Saturday, March 26, 2011

March 26: Certified Copy/Copie conforme (2010 -- Abbas Kiarostami)

★★★★
This film is a certified, leisurely art movie that’s heavy on dialog and whose actions carry double meanings. The film is so deliberate and staged that I don’t think it’s going to be on a lot of people’s fav list, but I liked it a lot.

At the film’s core is the notion of original and copy and the question of the value of the copy. If that weren’t Derridean enough, a lot of the dialog between the two main characters, Elle and James Miller, seems suspended with uncertain significance. Is theirs is a real (original) marriage or a staged, simulated (copy) one, a game they are playing? And if theirs is only a copy, the film gets at the point that copies have value; James Miller expresses his respect for Elle's sister, who's happy with whatever she has whether it’s an original or a copy. And the wonderful scene in the Tuscan cathedral visually calls into question "original", too, with couples throughout the building happily getting married, replicating marriage in the background of our two main characters; by this point, the notion of original or copy is moot….any “original” marriage is lost and/or irreplaceable. It’s a fabulous scene as the two leads play their way through their marriage(?) among all the other replicating ones. The film eventually lands on the point that a marriage is just a marriage, original/real or copy/unreal.

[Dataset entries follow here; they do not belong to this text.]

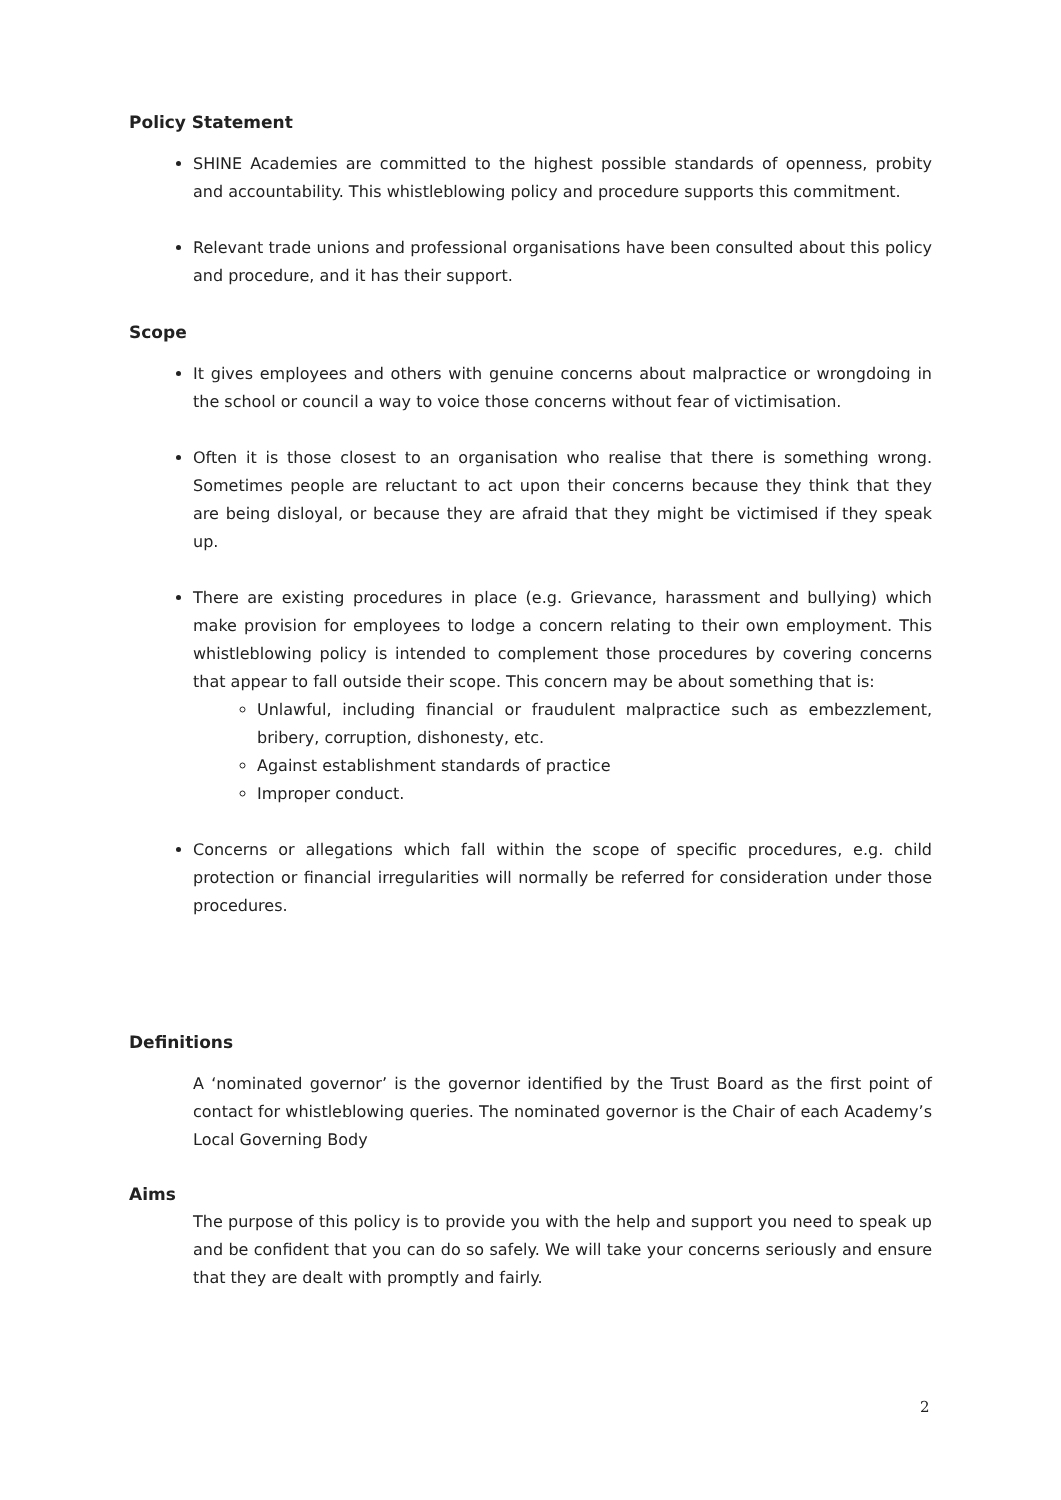Policy Statement
SHINE Academies are committed to the highest possible standards of openness, probity and accountability. This whistleblowing policy and procedure supports this commitment.
Relevant trade unions and professional organisations have been consulted about this policy and procedure, and it has their support.
Scope
It gives employees and others with genuine concerns about malpractice or wrongdoing in the school or council a way to voice those concerns without fear of victimisation.
Often it is those closest to an organisation who realise that there is something wrong. Sometimes people are reluctant to act upon their concerns because they think that they are being disloyal, or because they are afraid that they might be victimised if they speak up.
There are existing procedures in place (e.g. Grievance, harassment and bullying) which make provision for employees to lodge a concern relating to their own employment. This whistleblowing policy is intended to complement those procedures by covering concerns that appear to fall outside their scope. This concern may be about something that is:
Unlawful, including financial or fraudulent malpractice such as embezzlement, bribery, corruption, dishonesty, etc.
Against establishment standards of practice
Improper conduct.
Concerns or allegations which fall within the scope of specific procedures, e.g. child protection or financial irregularities will normally be referred for consideration under those procedures.
Definitions
A ‘nominated governor’ is the governor identified by the Trust Board as the first point of contact for whistleblowing queries. The nominated governor is the Chair of each Academy’s Local Governing Body
Aims
The purpose of this policy is to provide you with the help and support you need to speak up and be confident that you can do so safely. We will take your concerns seriously and ensure that they are dealt with promptly and fairly.
2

Certified Copy also suggests another original/copy duality: cinema and reality. Like the other film I saw by Kiarostami recently, Close-Up, this film demands the viewer acknowledge he’s watching a simulacra of reality and not reality. As the two characters drive away from Elle’s house, the severe reflections on the windshield call attention to the fact that we’re watching a film and not a reality as Hollywood film language would express it. Later, at the restaurant, Elle looks right at the camera, right at us, and talks to us as though we were James. Ditto when she’s in the bathroom in front of the mirror later. These are two of the most uncomfortable scenes I've sat though in a movie in awhile. Added to those flourishes, the dialog of the film is generally stagey and stilted. We are clearly watching a movie and not watching reality, but the point is that what we have is good.

And we're led to accept and enjoy this or any "copy" of "reality," whether it’s a Michelangelo or any other Certified Copy.